- **EXERCISE INSTRUCTIONS**: Your copy of the listing must be exact and must hold no images.

- **AVAILABLE RECORDS**:
---

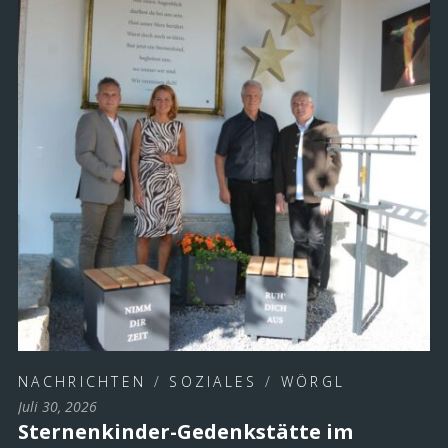
NACHRICHTEN
/
SOZIALES
/
WÖRGL
Juli 30, 2026
Sternenkinder-Gedenkstätte im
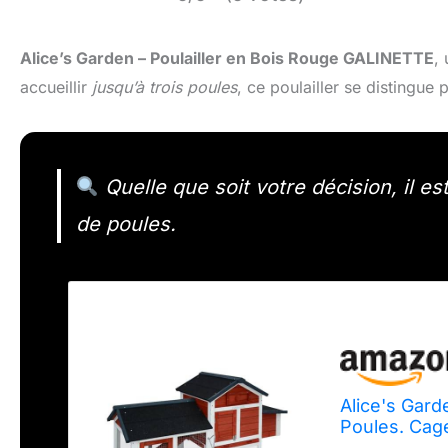
Alice’s Garden – Poulailler en Bois Rouge GALINETTE
,
accueillir
jusqu’à trois poules
, ce poulailler se distingue
Quelle que soit votre décision, il e
de poules.
Alice's Gard
Poules. Cag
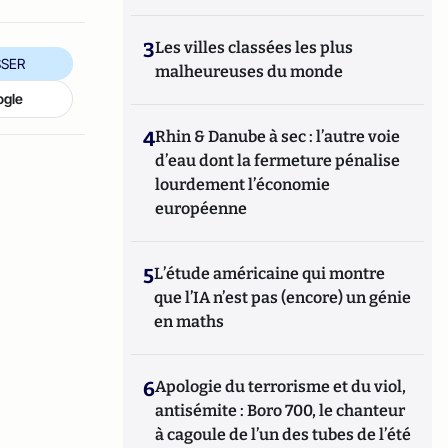
3
Les villes classées les plus
SER
malheureuses du monde
ogle
4
Rhin & Danube à sec : l’autre voie
d’eau dont la fermeture pénalise
lourdement l’économie
européenne
5
L’étude américaine qui montre
que l’IA n’est pas (encore) un génie
en maths
6
Apologie du terrorisme et du viol,
antisémite : Boro 700, le chanteur
à cagoule de l’un des tubes de l’été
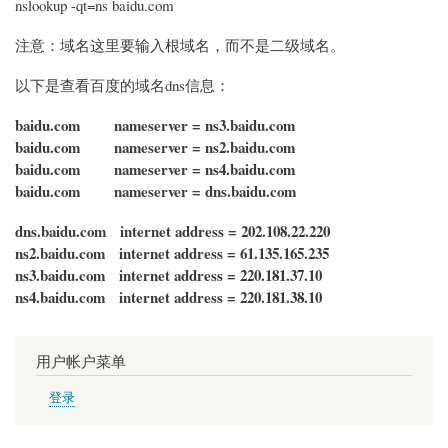
nslookup -qt=ns baidu.com
注意：域名这里要输入根域名，而不是二级域名。
以下是查看百度的域名dns信息：
baidu.com nameserver = ns3.baidu.com
baidu.com nameserver = ns2.baidu.com
baidu.com nameserver = ns4.baidu.com
baidu.com nameserver = dns.baidu.com
dns.baidu.com internet address = 202.108.22.220
ns2.baidu.com internet address = 61.135.165.235
ns3.baidu.com internet address = 220.181.37.10
ns4.baidu.com internet address = 220.181.38.10
用户帐户菜单
登录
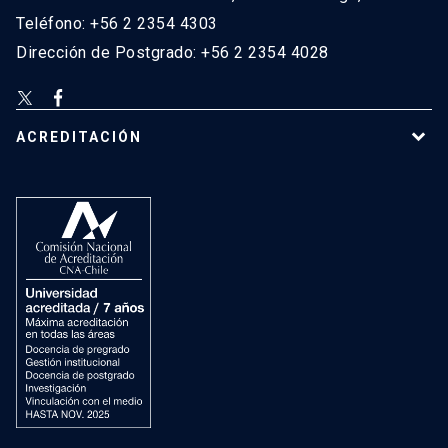
Teléfono: +56 2 2354 4303
Dirección de Postgrado: +56 2 2354 4028
ACREDITACIÓN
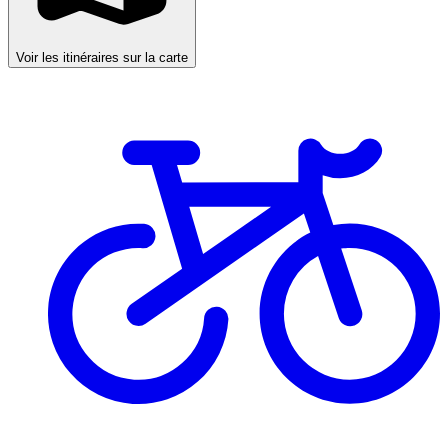
Voir les itinéraires sur la carte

---

- **WRITTEN SOLUTION**:
NACHRICHTEN
/
SOZIALES
/
WÖRGL
Juli 30, 2026
Sternenkinder-Gedenkstätte im
Alice’s Garden – Poulailler en Bois Rouge GALINETTE
,
accueillir
jusqu’à trois poules
, ce poulailler se distingue
Quelle que soit votre décision, il e
de poules.
Alice's Gard
Poules. Cag
3
Les villes classées les plus
SER
malheureuses du monde
ogle
4
Rhin & Danube à sec : l’autre voie
d’eau dont la fermeture pénalise
lourdement l’économie
européenne
5
L’étude américaine qui montre
que l’IA n’est pas (encore) un génie
en maths
6
Apologie du terrorisme et du viol,
antisémite : Boro 700, le chanteur
à cagoule de l’un des tubes de l’été
nslookup -qt=ns baidu.com
注意：域名这里要输入根域名，而不是二级域名。
以下是查看百度的域名dns信息：
baidu.com nameserver = ns3.baidu.com
baidu.com nameserver = ns2.baidu.com
baidu.com nameserver = ns4.baidu.com
baidu.com nameserver = dns.baidu.com
dns.baidu.com internet address = 202.108.22.220
ns2.baidu.com internet address = 61.135.165.235
ns3.baidu.com internet address = 220.181.37.10
ns4.baidu.com internet address = 220.181.38.10
用户帐户菜单
登录
Teléfono: +56 2 2354 4303
Dirección de Postgrado: +56 2 2354 4028
ACREDITACIÓN
Voir les itinéraires sur la carte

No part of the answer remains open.